Do You Talk When You Should Be Listening?
The 5th of Stephen R. Covey’s 7-Habits of Highly Effective People says, “Seek First to Understand, Then to Be Understood.” This wise advice succinctly states a Biblical principle.
“Seek First to Understand, Then to Be Understood” – Stephen R. Covey
Thousands of years before Stephen Covey was born, King Solomon (the wisest man who ever lived) spoke thousands of proverbs (1 Kings 4:32), many of which were collected into the book of Proverbs. The book of Proverbs was written to teach wisdom and understanding through instruction (Prov. 1:1-6). In Proverbs, Solomon often contrasts the behavior of fools to those who are wise, and shows the natural results of foolishness.
Proverbs 18:2 states, “A fool takes no pleasure in understanding, but only in expressing his opinion” (ESV). Unlike Stephen Covey, the fool is not interested in understanding. It is not clear that he even cares about being understood. The fool just wants to speak his mind. The fool does not want to listen; he only likes to talk.
“A fool takes no pleasure in understanding, but only in expressing his opinion.” (Proverbs 18:2 / ESV)

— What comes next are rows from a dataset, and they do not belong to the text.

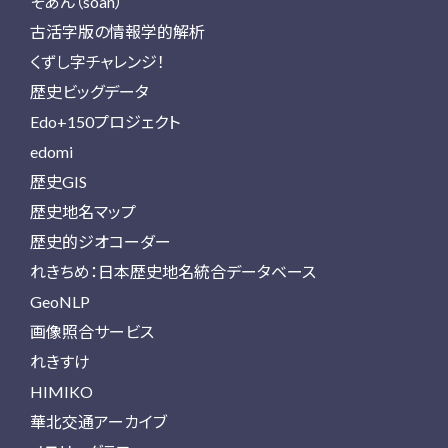
そあん（soan）
古活字版の情報学的解析
くずし字チャレンジ！
歴史ビッグデータ
Edo+150プロジェクト
edomi
歴史GIS
歴史地名マップ
歴史的ジオコーダー
れきちめ：日本歴史地名統合データベース
GeoNLP
画像照合サービス
れきすけ
HIMIKO
華北交通アーカイブ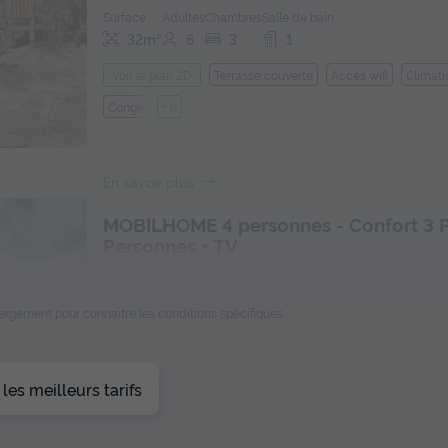
Surface
Adultes
Chambres
Salle de bain
32m²
6
3
1
Terrasse couverte
Accès wifi
Climati
Voir le plan 2D
Congélateur
+ 6
En savoir plus
MOBILHOME 4 personnes - Confort 3 P
Personnes + TV
Annulation gratuite
Surface
Adultes
Chambres
Salle de bain
ébergement pour connaitre les conditions spécifiques
29m²
4
2
1
Terrasse couverte
Cafetière
Congélateur
Réfrigérateu
es meilleurs tarifs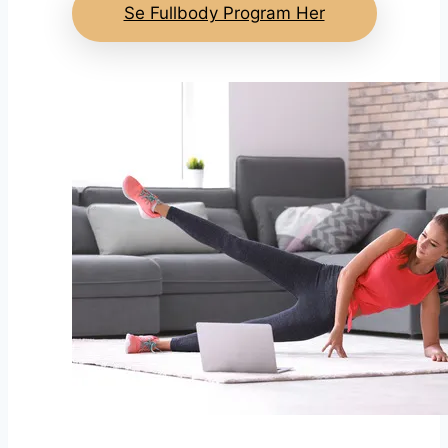
Se Fullbody Program Her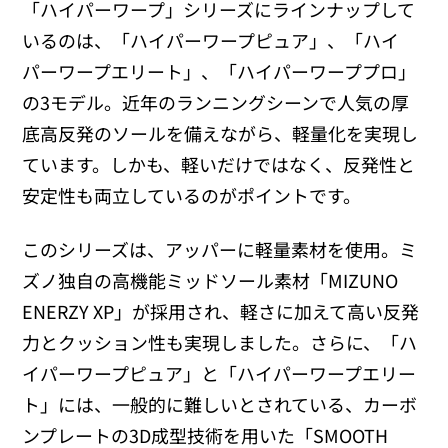
「ハイパーワープ」シリーズにラインナップして
いるのは、「ハイパーワープピュア」、「ハイ
パーワープエリート」、「ハイパーワーププロ」
の3モデル。近年のランニングシーンで人気の厚
底高反発のソールを備えながら、軽量化を実現し
ています。しかも、軽いだけではなく、反発性と
安定性も両立しているのがポイントです。
このシリーズは、アッパーに軽量素材を使用。ミ
ズノ独自の高機能ミッドソール素材「MIZUNO
ENERZY XP」が採用され、軽さに加えて高い反発
力とクッション性も実現しました。さらに、「ハ
イパーワープピュア」と「ハイパーワープエリー
ト」には、一般的に難しいとされている、カーボ
ンプレートの3D成型技術を用いた「SMOOTH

This principle can often be observed in everyday life. People are naturally interested in their own lives, and many like to monopolize conversations. People often ignore what others are saying as they think about what they want to say next. And people often interrupt each other as they vie for airtime. In the midst of a long conversation, there is often an amazing lack of communication.
Proverbs 18:13 also speaks to this communication failure:
“He that answereth a matter before he heareth it, it is folly and shame unto him.” (KJV)
This proverb clearly teaches that we should “listen to understand” before we respond to what another says. It also plainly states the consequences of this foolish behavior: “folly and shame.” Yet virtually all of us fall into this self-made trap at least on occasion. (I know I do.) Many people are especially good at letting their opinions rip on social media pages and other online forums.
Perhaps we all need to pause to examine our communication behavior and motives. You could ask yourself:
- What is my true motive for talking so much?
- Is my opinion really so valuable that it needs to be shared?
- Or am I just being proud, wanting to show off my vain opinion like a fool?
- Have I really listened? Do I understand what they said?
- Do I really even understand what I am answering?
- Is my pride setting me up for a fall (Proverbs 18:12)?
- Am I being Christ-like in my communication behaviors?
- Am I speaking the truth in love (Eph. 4:15)?
- Would I want others to treat me the way I am treating them (Luke 6:31)?
We should follow the admonition of James:
“Wherefore, my beloved brethren, let every man be swift to hear, slow to speak, slow to wrath” (James 1:19 / KJV)
We need to Listen More (be quick to hear) and Talk Less (be slow to speak).
In other words, We need to listen with the intent of understanding before we speak.